The travel agent who won her business did it by rebating. If there is one dirty word in the cruise industry it's rebating, which means an agent kicks back part of his or her commission (generally 15% of the cruise fare) to pass along a lower fare.
After 15 years of writing about the cruise industry I still do not see why rebating is bad – do not real estate agents and car salesmen do the same thing? Is not this just basic competition? Still, several cruise lines will not let any travel agent rebate cruise fares, including Royal Caribbean, Celebrity, Crystal Cruises, Regent Seven Sea Cruises and, to a large part, Norwegian Cruise Line.

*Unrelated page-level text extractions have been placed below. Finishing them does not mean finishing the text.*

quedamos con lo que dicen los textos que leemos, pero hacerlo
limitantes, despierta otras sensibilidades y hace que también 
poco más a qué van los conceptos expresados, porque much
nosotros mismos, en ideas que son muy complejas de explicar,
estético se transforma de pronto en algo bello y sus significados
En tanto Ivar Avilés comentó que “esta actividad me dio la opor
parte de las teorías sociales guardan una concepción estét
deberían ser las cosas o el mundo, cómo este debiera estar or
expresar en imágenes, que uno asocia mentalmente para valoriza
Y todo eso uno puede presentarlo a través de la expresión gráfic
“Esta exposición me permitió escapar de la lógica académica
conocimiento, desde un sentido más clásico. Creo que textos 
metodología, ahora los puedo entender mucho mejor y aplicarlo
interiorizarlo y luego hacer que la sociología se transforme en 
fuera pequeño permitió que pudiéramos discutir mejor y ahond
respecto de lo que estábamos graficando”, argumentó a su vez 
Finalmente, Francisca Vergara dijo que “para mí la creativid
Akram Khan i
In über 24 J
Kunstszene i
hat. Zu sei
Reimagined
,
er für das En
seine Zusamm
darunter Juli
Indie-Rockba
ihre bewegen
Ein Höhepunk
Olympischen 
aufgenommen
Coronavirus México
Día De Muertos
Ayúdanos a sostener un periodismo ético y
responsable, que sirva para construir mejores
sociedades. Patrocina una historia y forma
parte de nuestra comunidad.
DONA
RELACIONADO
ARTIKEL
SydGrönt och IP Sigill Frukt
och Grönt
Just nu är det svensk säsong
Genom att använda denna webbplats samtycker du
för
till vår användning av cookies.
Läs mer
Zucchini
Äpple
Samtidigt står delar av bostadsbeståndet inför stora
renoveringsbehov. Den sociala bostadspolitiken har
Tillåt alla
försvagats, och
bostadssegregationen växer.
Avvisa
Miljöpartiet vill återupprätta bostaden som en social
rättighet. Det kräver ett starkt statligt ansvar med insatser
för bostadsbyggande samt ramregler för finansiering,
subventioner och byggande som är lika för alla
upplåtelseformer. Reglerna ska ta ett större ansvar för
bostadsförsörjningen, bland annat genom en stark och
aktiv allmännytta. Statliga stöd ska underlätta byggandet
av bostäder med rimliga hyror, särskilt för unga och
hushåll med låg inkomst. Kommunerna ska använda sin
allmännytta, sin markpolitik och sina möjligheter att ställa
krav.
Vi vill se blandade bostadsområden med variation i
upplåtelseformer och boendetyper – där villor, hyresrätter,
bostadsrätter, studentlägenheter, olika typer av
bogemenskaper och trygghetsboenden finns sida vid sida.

The remaining cruise lines do allow rebating, but will not permit travel agents to advertise or promote a lower price to the public. You have to ask.
This means that if your sights are set on a Princess, Holland America, Cunard, Oceania, Carnival and Seabourn cruise, it's worth your time to ask travel agents if he / she can come up with a lower price than the one you're first quoted.
Of course your chances are better in some cruising regions. Right now, sales of Caribbean, Mexico, Baltic, South America and Western Europe cruises are soft. Here, here you stand a better chance of getting a lower price than on Alaska and Greek Island cruises, which are selling much better this year.
It's all about supply and demand. And timing. For example, traditionally suites and balcony cabins sell out first. But now that a bad economy is upon us and there's overcapacity in the Caribbean, Mexico and some areas of Europe, you still may get a better deal on the highest-priced categories. So ask. The only think a travel agent can say is "sorry, this is the price."
WHEN NOT TO SHOP AROUND: When you have a wonderful travel agent you trust implicitely, who has steered you towards good deals in the past. To save $ 100 or so is not worth it.
One caveat. Travel agents can only rebate the price of a cruise. There are fixed costs, like port charges, taxes, fuel surcharges and airfare that are never negotiable.